Und falls die Dinge nicht so laufen, wie wir uns das vorstellen? Wir sind es ja gewohnt, dass alles so klappen muss, wie wir uns das in den Kopf gesetzt haben. Erinnern wir uns doch an das ‘inshaalah’ der Araber. Wir sind nicht die Herren über unser Schicksal. Das Schicksal oder wie immer wir es nennen wollen, macht uns nur zu oft einen Strich durch die Rechnung. Wir sind machtlos und werden wütend darüber, anstatt zu begreifen, dass wir die Dinge einfach akzeptieren müssen. Vieles, was im Leben geschieht, kann man nicht ändern. Wir haben keine Wahl. Entweder wir begehren dagegen auf und verschwenden dadurch unsere Energien, oder wir akzeptieren es in Demut, weil wir wissen, dass wir in uns die Kraft und die Fähigkeit haben, uns auf eine neue Lebenssituation einzustellen, sie ebenso anzunehmen wie den steinigen Weg in der Wüste. Wir sind unterwegs auf einer Reise, und wie in der Wüste ist der Weg mal beschwerlicher und mal leichter zu gehen. Gehen müssen wir ihn so oder so. Es liegt an uns, ob wir den Mut haben, es uns leichter zu machen und den passenden Schritt zu finden.
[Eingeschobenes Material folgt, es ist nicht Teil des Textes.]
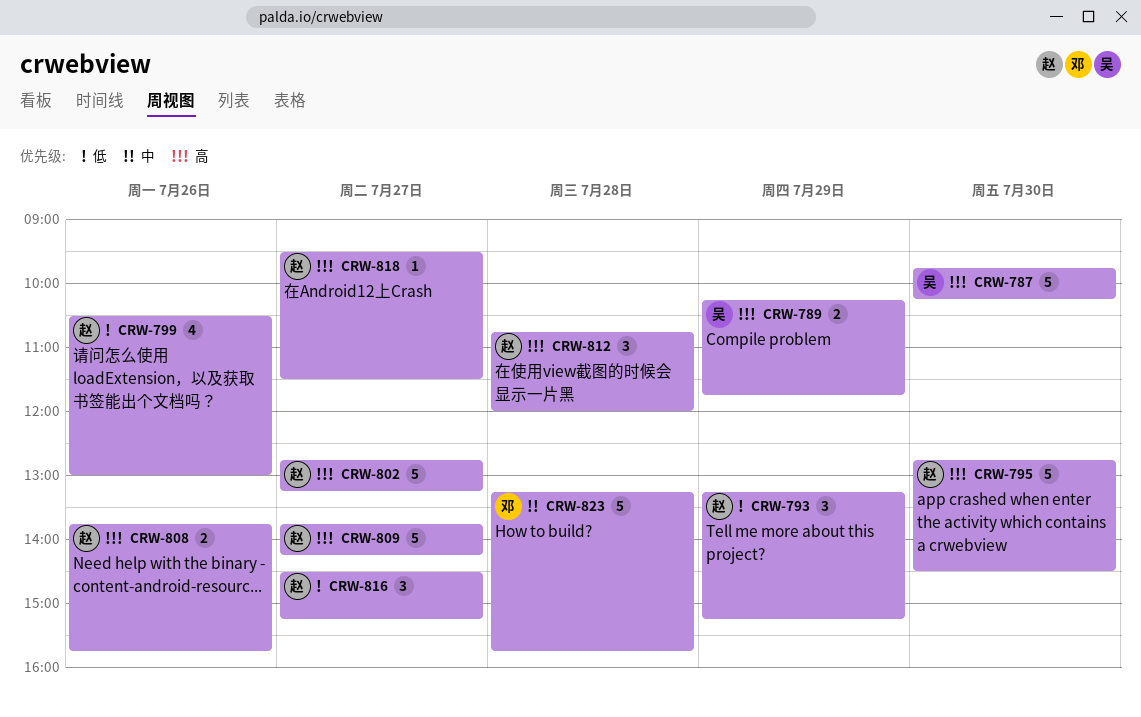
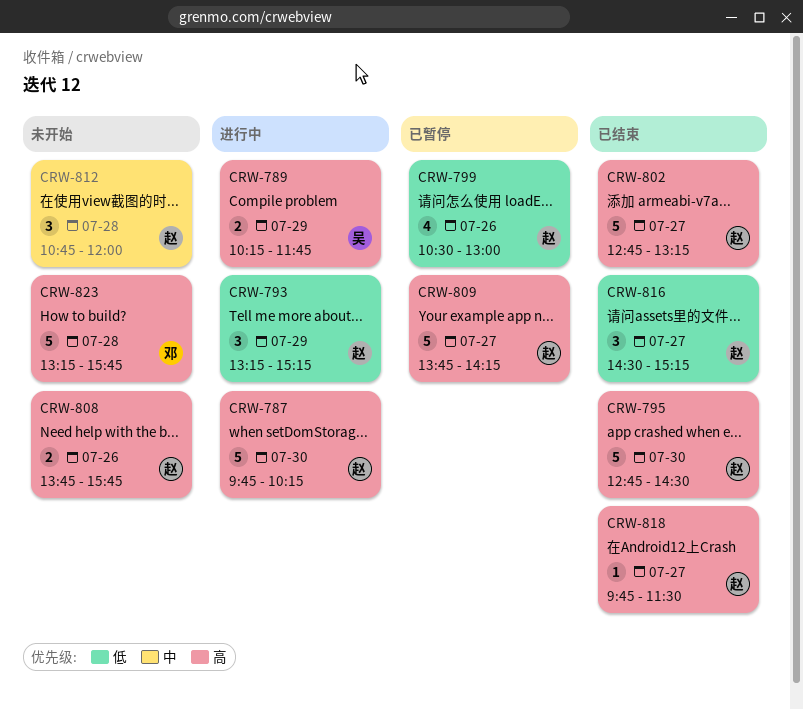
CRW-787, owner: 吴 -> 赵
CRW-812, priority: 高 -> 中
CRW-818, begins: 09:30 -> 09:45
CRW-823, priority: 中 -> 高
Packen wir unsere Souvenirs aus der Wüste aus. Schenken wir uns die Oasen der Stille und Demut, aus Gelassenheit und Selbstvertrauen. Wenn wir das zulassen, was die Wüste uns gezeigt hat, wenn wir den Weg weiter gehen, den wir in der Wüste zu gehen begonnen haben, wird er uns zu uns selbst führen. Das ‘Seelengepäck’, das wir vor Aufbruch zu unserer Wanderschaft durch die Wüste in unseren Rucksack gepackt haben, wird auf einer der Etappen auf der Wanderschaft durch unser Leben plötzlich nicht mehr auf den Schultern unserer Seele lasten. Wir müssen nur begreifen, dass der einmal in der Wüste begonnene Weg niemals zu Ende ist. Wir brauchen nur den Mut, auf das zu hören, was die Wüste uns erzählt hat über uns selbst. Es ist in uns. Was sie uns zeigt über uns selbst, das ist unser Souvenir aus der Wüste. Wir können es nie mehr verlieren. Vieles kann sich dann für uns ändern, vieles kann unser Leben erleichtern – ‘Inshallah’.
Wüste ist jetzt, Wüste ist Verheißung und Erfüllung, Weg und Ziel, Läuterung und Hoffnung. Die Wüste lehrt das Leben neu. Die Wüste wirkt das Wachstum neu. Das Leben wird im Wachstum reich. Die Wüste ist die neue Welt.